Still, so-called “alternative art spaces” are a crucial component for any city that wants to have meaningful contemporary art. So it’s worth the effort to get down there occasionally to see what’s going on.
Now is an especially good time. Through Nov. 27, Semantics is featuring Carmel Buckley: New Work, a show of drawings and non-traditional sculptural work that really is a coup for the two-room space at 1107 Harrison Ave. Buckley, a Cincinnati resident and an associate professor of sculpture at Ohio State University, has shown around the world. She’s married to Mark Harris, director of the school of art at University of Cincinnati’s DAAP.
Her untitled sculptural work at Semantics, which combines pattern-cut fabric and other material with found/discarded objects, is a clear and illuminating example of how artists can make beauty and achieve balance out of the plainest and seemingly most limiting of material and color.
Buckley’s show makes a strong impact upon first entering. A piece on the floor consists of an unusual odd object — a potato ricer — occupying the center of a red cloth with circles of white dots. In another piece behind it and to the left, circular holes have been cut into a blanket that has been piled like a miniature mountain peak. The cutout pieces are on the wooden floor, where they blend in with white-paint splotches. The piece is so sensitive to its surroundings, so environmental in its suggestions of nature, that it feels organic.
Buckley has several more sculptural pieces involving cut fabric or paper, all fascinating. She also has a series of drawings that are impressive for their ability to vary the intensity of the ink to let suggestions of imagery emerge from the army-of-circles abstractions on her paper sheets.
Stuff Art, the show up through Nov. 27 at nearby U-turn (2159 Central Ave. www.uturnartspace.blogspot.com), offers work by five artists, two of whom (Deb Brod and Paige Williams) are living in Cincinnati. Williams, a professor of painting and drawing at the Art Academy, offers very pleasing paintings with colorful and vulnerable painted lines on wood. But the most dramatic work here is sculptural — mixed-media assemblages occupying floor space.
There’s an impressive range in scale.
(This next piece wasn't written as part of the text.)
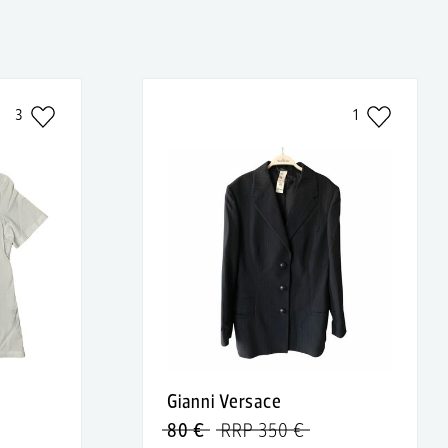
3
1
Gianni Versace
80 €
RRP 350 €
Take the difference in an untitled piece by New York artist B. Wurtz and one by Brod called “Paul’s Chair.” The former, atop a higher-than-waist-level white pedestal, consists of tiny holes lined up horizontally in a wood block. They hold, in order, two small white nails, a larger black screw and a small, white, arrow-shaped periodontal device. Does it matter, really, what they are? Is it not enough that they do it with such grace, precision and humility?
Brod’s “Paul’s Chair,” on the other hand, piles it on. An old wooden chair with a worn-out cushion holds all sorts of softer material, balanced upward like layers of an endless wedding cake. There’s a picture frame in the middle (to remind us that it’s art) and some kind of wire support inside. It reminds me of a secular Christmas tree and a reminder that sometimes judiciously chosen “more” can be more.